The book doesn't shy away from hard truths. Juliane discovered other victims who didn't survive, and the crash itself was terrifying. But Cochrane, drawing on her two decades in classrooms, knows kids want honesty above all.

Teacher Turns Amazon Survival Story Into Hope for Kids

"I think some kids have some tough lives and when they see that somebody can overcome obstacles and persevere, I think it resonates with them," she said. "It lets them know, 'you know, I can do this,' whatever it is."

Why This Inspires

Cochrane wove natural history and science throughout the book, teaching readers about the Amazon's ecosystem and Peru's wildlife. As a California naturalist, she believes the outdoor world holds special value for young people.
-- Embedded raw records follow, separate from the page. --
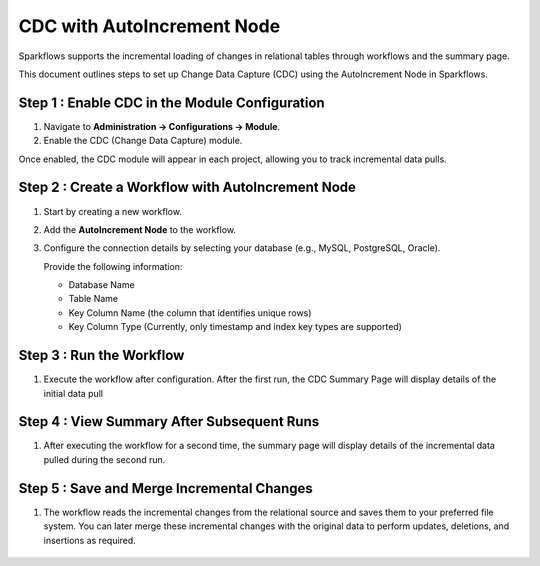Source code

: 
CDC with AutoIncrement Node
======================
Sparkflows supports the incremental loading of changes in relational tables through workflows and the summary page.

This document outlines steps to set up Change Data Capture (CDC) using the AutoIncrement Node in Sparkflows.

Step 1 : Enable CDC in the Module Configuration
----------------------------------------------

#. Navigate to **Administration -> Configurations -> Module**.
#. Enable the CDC (Change Data Capture) module.

Once enabled, the CDC module will appear in each project, allowing you to track incremental data pulls.

.. figure:: ../_assets/cdc/cdc-page-in-project.png
   :alt: cdc
   :width: 60%

Step 2 : Create a Workflow with AutoIncrement Node
-------------------------------------------------
#. Start by creating a new workflow.
#. Add the **AutoIncrement Node** to the workflow.
#. Configure the connection details by selecting your database (e.g., MySQL, PostgreSQL, Oracle).
   
   Provide the following information:

   * Database Name
   * Table Name
   * Key Column Name (the column that identifies unique rows)
   * Key Column Type (Currently, only timestamp and index key types are supported)


   .. figure:: ../_assets/cdc/node-configuration.png
      :alt: cdc
      :width: 60%

Step 3 : Run the Workflow
--------------------------

#. Execute the workflow after configuration. After the first run, the CDC Summary Page will display details of the initial data pull

   .. figure:: ../_assets/cdc/after-first-run.png
      :alt: cdc
      :width: 60%

Step 4 : View Summary After Subsequent Runs
-----------------------------------------------

#. After executing the workflow for a second time, the summary page will display details of the incremental data pulled during the second run.

   .. figure:: ../_assets/cdc/after-second-run.png
      :alt: cdc
      :width: 60%

Step 5 : Save and Merge Incremental Changes
-------------------------------------------
#. The workflow reads the incremental changes from the relational source and saves them to your preferred file system. You can later merge these incremental changes with the original data to perform updates, deletions, and insertions as required.

   .. figure:: ../_assets/cdc/auto-increment-wf.png
      :alt: cdc
      :width: 60%

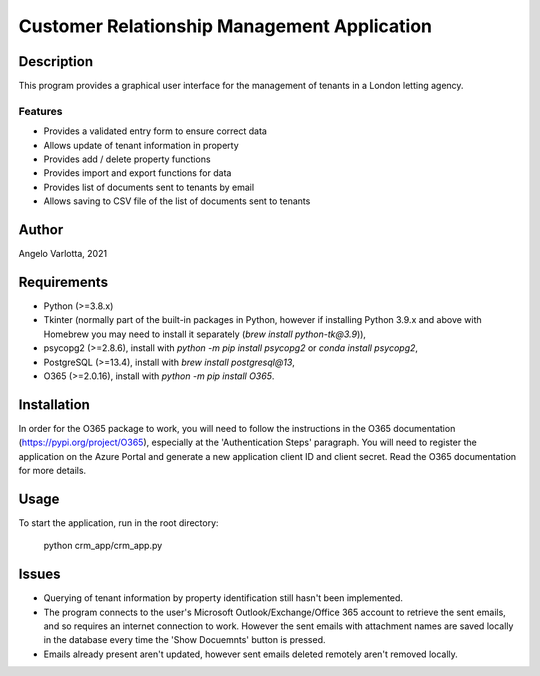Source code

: ==============================================
 Customer Relationship Management Application
==============================================

Description
===========

This program provides a graphical user interface for the management of tenants in a London letting agency.

Features
--------

* Provides a validated entry form to ensure correct data
* Allows update of tenant information in property 
* Provides add / delete property functions
* Provides import and export functions for data
* Provides list of documents sent to tenants by email
* Allows saving to CSV file of the list of documents sent to tenants

Author
======
Angelo Varlotta, 2021

Requirements
============

* Python (>=3.8.x)
* Tkinter (normally part of the built-in packages in Python, however if installing Python 3.9.x and above with Homebrew you may need to install it separately (`brew install python-tk@3.9`)),
* psycopg2 (>=2.8.6), install with `python -m pip install psycopg2` or `conda install psycopg2`,
* PostgreSQL (>=13.4), install with `brew install postgresql@13`,
* O365 (>=2.0.16), install with `python -m pip install O365`.

Installation
============
In order for the O365 package to work, you will need to follow the instructions in the O365 documentation (https://pypi.org/project/O365), especially at the 'Authentication Steps' paragraph. You will need to register the application on the Azure Portal and generate a new application client ID and client secret. Read the O365 documentation for more details.

Usage
=====

To start the application, run in the root directory:

   python crm_app/crm_app.py


Issues
======

* Querying of tenant information by property identification still hasn't been implemented.

* The program connects to the user's Microsoft Outlook/Exchange/Office 365 account to retrieve the sent emails, and so requires an internet connection to work. However the sent emails with attachment names are saved locally in the database every time the 'Show Docuemnts' button is pressed.

* Emails already present aren't updated, however sent emails deleted remotely aren't removed locally.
She couldn't interview Juliane directly. The survivor, now Dr. Diller, stopped giving interviews after years of media pressure. So Cochrane used her Spanish language skills to dig through decades of newspaper reports and recordings.

The author is donating 10 percent of her profits to the foundation Juliane created at her parents' former research station in the Amazon. If they ever meet, Cochrane hopes to tell her the book will introduce thousands of kids to that special part of the rainforest.

Her next book, "The Siberian," tells a fictional survival story set in Russia. This one features siblings encountering an Amur tiger, part of a conservation success story that brought the species back from near extinction to over 500 tigers today.

Cochrane found her niche writing for kids at that crucial age when they're figuring out their own strength.